Des bénéficiaires éloignés de l'emploi
Même si le dispositif d'emploi accompagné peut bénéficier aux personnes handicapées en situation d'emploi, l'Ansa relève qu'à l'entrée dans le dispositif, 71 % des personnes étaient sans emploi ou demandeurs d'emploi. Parmi celles-ci, 19 % n'ont jamais travaillé et 32 % ont été sans emploi pendant plus de deux ans.
« L'emploi accompagné concerne avant tout des personnes très éloignées de l’emploi », constate-t-elle.
Pour quels résultats ?
Pour l'Agence, le dispositif « fait ses preuves », dans la mesure où 58 % des personnes sans emploi à l’entrée ont travaillé dans le cadre de l'emploi accompagné. Les personnes très éloignées de l'emploi semblent particulièrement profiter des effets du dispositif, le rapport relevant « un taux de retour à l’emploi de 49 % pour les personnes n’ayant pas travaillé depuis plus de deux ans ».

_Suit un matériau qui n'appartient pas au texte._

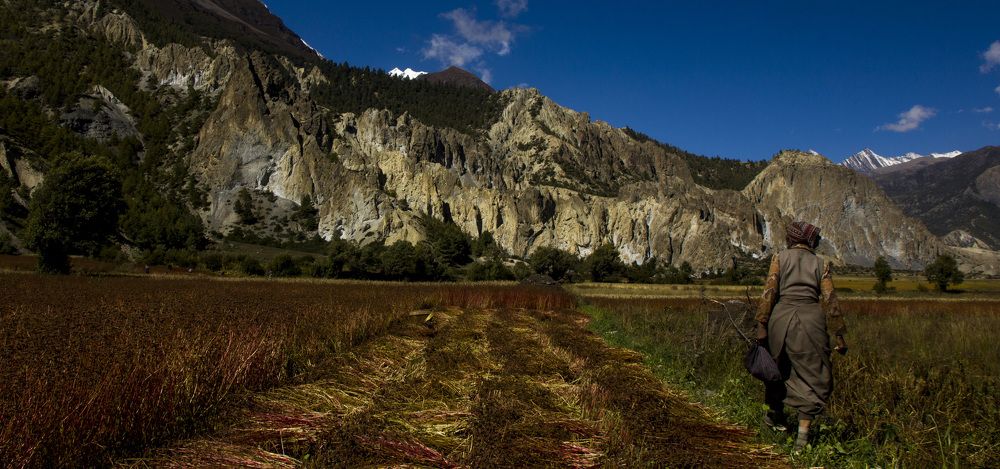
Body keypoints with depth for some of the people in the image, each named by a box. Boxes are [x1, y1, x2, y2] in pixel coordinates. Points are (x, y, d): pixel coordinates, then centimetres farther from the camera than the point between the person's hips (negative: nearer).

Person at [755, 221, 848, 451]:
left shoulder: (780, 258, 7)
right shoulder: (820, 263, 10)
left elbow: (769, 292, -4)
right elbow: (830, 300, 3)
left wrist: (761, 325, -6)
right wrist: (839, 335, 7)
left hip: (782, 317, 0)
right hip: (811, 318, 0)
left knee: (778, 368, 20)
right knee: (812, 375, 8)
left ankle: (775, 414, 40)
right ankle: (803, 434, 0)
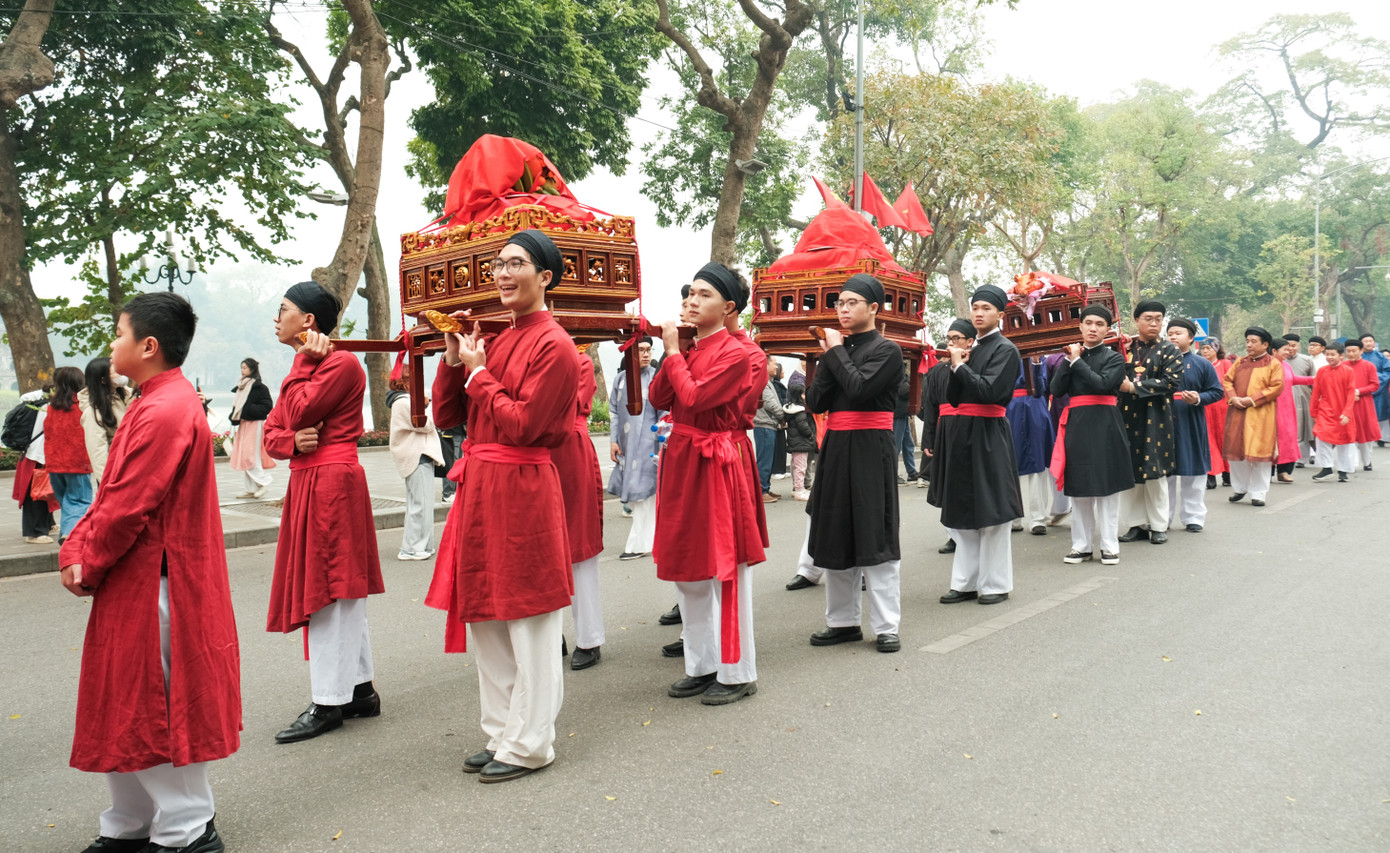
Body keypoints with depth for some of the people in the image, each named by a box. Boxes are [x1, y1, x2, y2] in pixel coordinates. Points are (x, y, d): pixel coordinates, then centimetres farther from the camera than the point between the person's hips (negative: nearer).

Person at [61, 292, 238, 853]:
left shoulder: (163, 413, -20)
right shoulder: (162, 403, 14)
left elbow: (127, 507, -21)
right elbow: (111, 493, 14)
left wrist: (88, 566, -8)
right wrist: (76, 551, 3)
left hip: (154, 586, -10)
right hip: (138, 583, 10)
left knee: (156, 707, 0)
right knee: (128, 705, 18)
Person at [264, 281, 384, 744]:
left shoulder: (341, 363, -10)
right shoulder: (306, 368, 19)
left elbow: (298, 414, -17)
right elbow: (273, 431, 14)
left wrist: (303, 363, -7)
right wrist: (292, 442, -9)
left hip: (331, 484, -10)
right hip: (309, 484, 10)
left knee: (329, 592, -6)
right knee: (341, 595, 13)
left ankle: (328, 703, 1)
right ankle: (360, 689, 21)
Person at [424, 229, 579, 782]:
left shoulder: (553, 345, -10)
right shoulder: (496, 341, 14)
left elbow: (521, 424, -18)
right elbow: (447, 416, 13)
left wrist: (478, 373, -9)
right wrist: (454, 358, 1)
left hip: (521, 491, -9)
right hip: (480, 488, 9)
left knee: (529, 622, 2)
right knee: (486, 617, 15)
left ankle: (529, 745, 15)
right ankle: (502, 734, 29)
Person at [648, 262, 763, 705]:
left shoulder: (735, 354, -11)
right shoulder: (690, 348, 12)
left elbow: (694, 398, -21)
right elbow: (659, 399, 4)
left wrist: (674, 352, -11)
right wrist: (673, 350, -3)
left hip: (714, 465, -8)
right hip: (682, 461, 8)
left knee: (724, 570, -1)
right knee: (688, 570, 14)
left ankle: (737, 673, 11)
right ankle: (703, 666, 26)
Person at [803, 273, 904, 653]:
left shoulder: (887, 350, -4)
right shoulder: (837, 346, 13)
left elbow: (859, 388, -22)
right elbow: (815, 401, 4)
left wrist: (836, 351, -10)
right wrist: (829, 357, -4)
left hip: (871, 450, -7)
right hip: (836, 447, 7)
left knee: (873, 536, -5)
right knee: (834, 534, 10)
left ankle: (886, 626, 3)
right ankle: (843, 621, 21)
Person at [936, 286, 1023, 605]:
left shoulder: (1005, 349, -7)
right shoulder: (971, 348, 15)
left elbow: (988, 391, -20)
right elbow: (952, 397, 13)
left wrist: (959, 365, -11)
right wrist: (957, 366, -2)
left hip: (988, 436, -8)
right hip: (963, 433, 8)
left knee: (990, 512, -1)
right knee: (964, 512, 11)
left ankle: (996, 584, 9)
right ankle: (966, 582, 18)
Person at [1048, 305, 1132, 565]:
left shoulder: (1114, 358, 3)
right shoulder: (1070, 355, 12)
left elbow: (1102, 384, -16)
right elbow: (1056, 390, 1)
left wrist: (1077, 360, -10)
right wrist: (1068, 360, -5)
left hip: (1105, 426, -3)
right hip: (1077, 426, 3)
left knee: (1107, 487, -1)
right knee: (1078, 488, 6)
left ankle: (1109, 546, 7)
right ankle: (1082, 546, 13)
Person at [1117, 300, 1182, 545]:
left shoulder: (1169, 351, 1)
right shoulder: (1125, 348, 10)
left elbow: (1171, 382, -12)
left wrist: (1134, 386, -16)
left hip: (1155, 419, -3)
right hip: (1127, 417, 3)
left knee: (1155, 473, 0)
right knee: (1130, 472, 5)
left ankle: (1158, 525, 11)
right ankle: (1137, 524, 14)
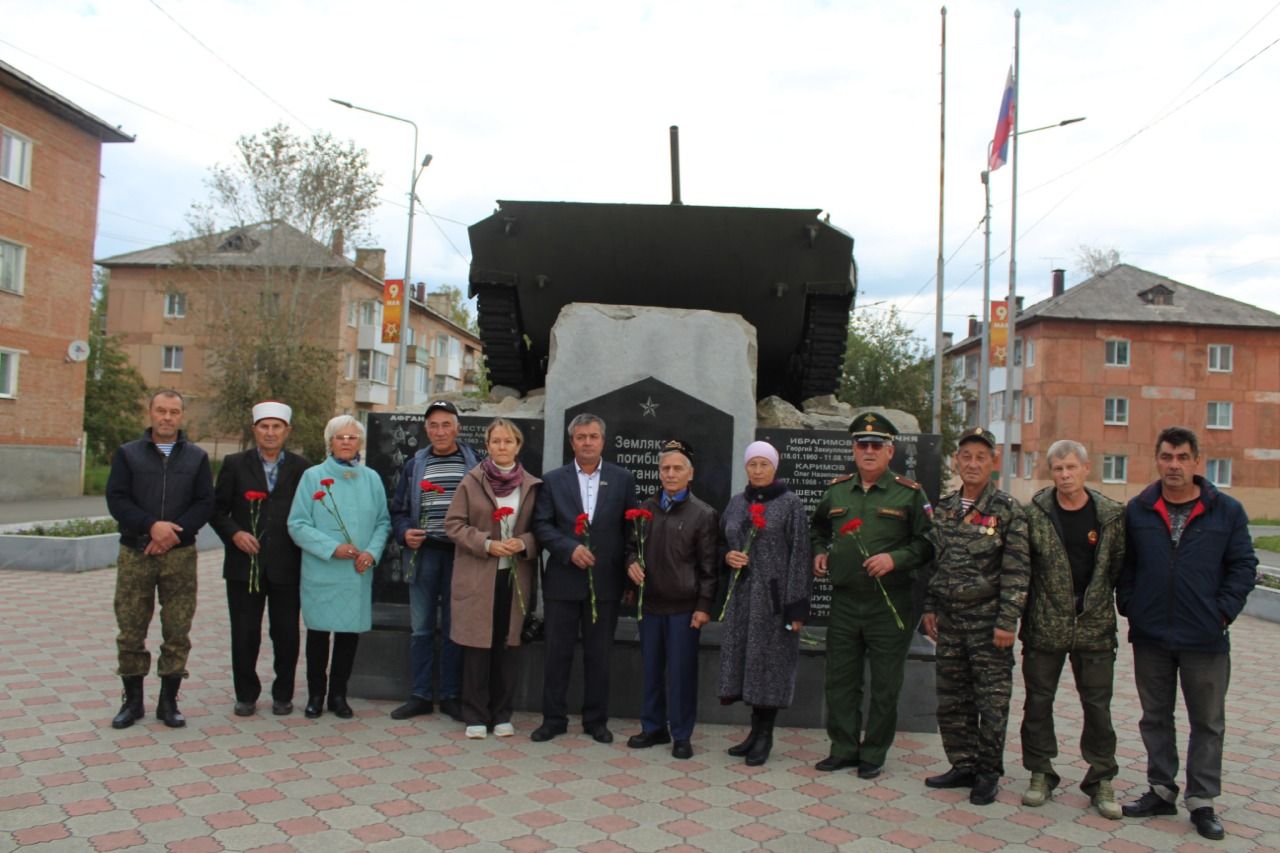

S'agissant du volet « maintien dans l'emploi », les résultats semblent plus nuancés. Le taux de maintien dans l’emploi « est de 58 % à l’issue des 6 premiers mois, de 46 % à l’issue des 12 premiers mois et de 37 % à l’issue des 18 premiers mois », note l'Ansa.
Plus-values et bénéfices économiques
Outre l'accès ou le maintien dans l'emploi, le dispositif apporte des plus-values aux bénéficiaires, selon les témoignages recueillis par l'Ansa : gain en confiance en soi des personnes accompagnées, proximité plus forte avec le référent, appui dans l'accès aux droits, etc.
Dans un autre rapport, de mai 2022, l'Agence analyse par ailleurs les « coûts évités » grâce au dispositif d'emploi accompagné, en matière d'arrêts de travail, de recours à certaines allocations (allocation aux adultes handicapés, revenu de solidarité active et allocation de retour à l'emploi) et d'hospitalisations psychiatriques. Sur la première année d'accompagnement, elle estimait à 5 millions d'euros les coûts évités.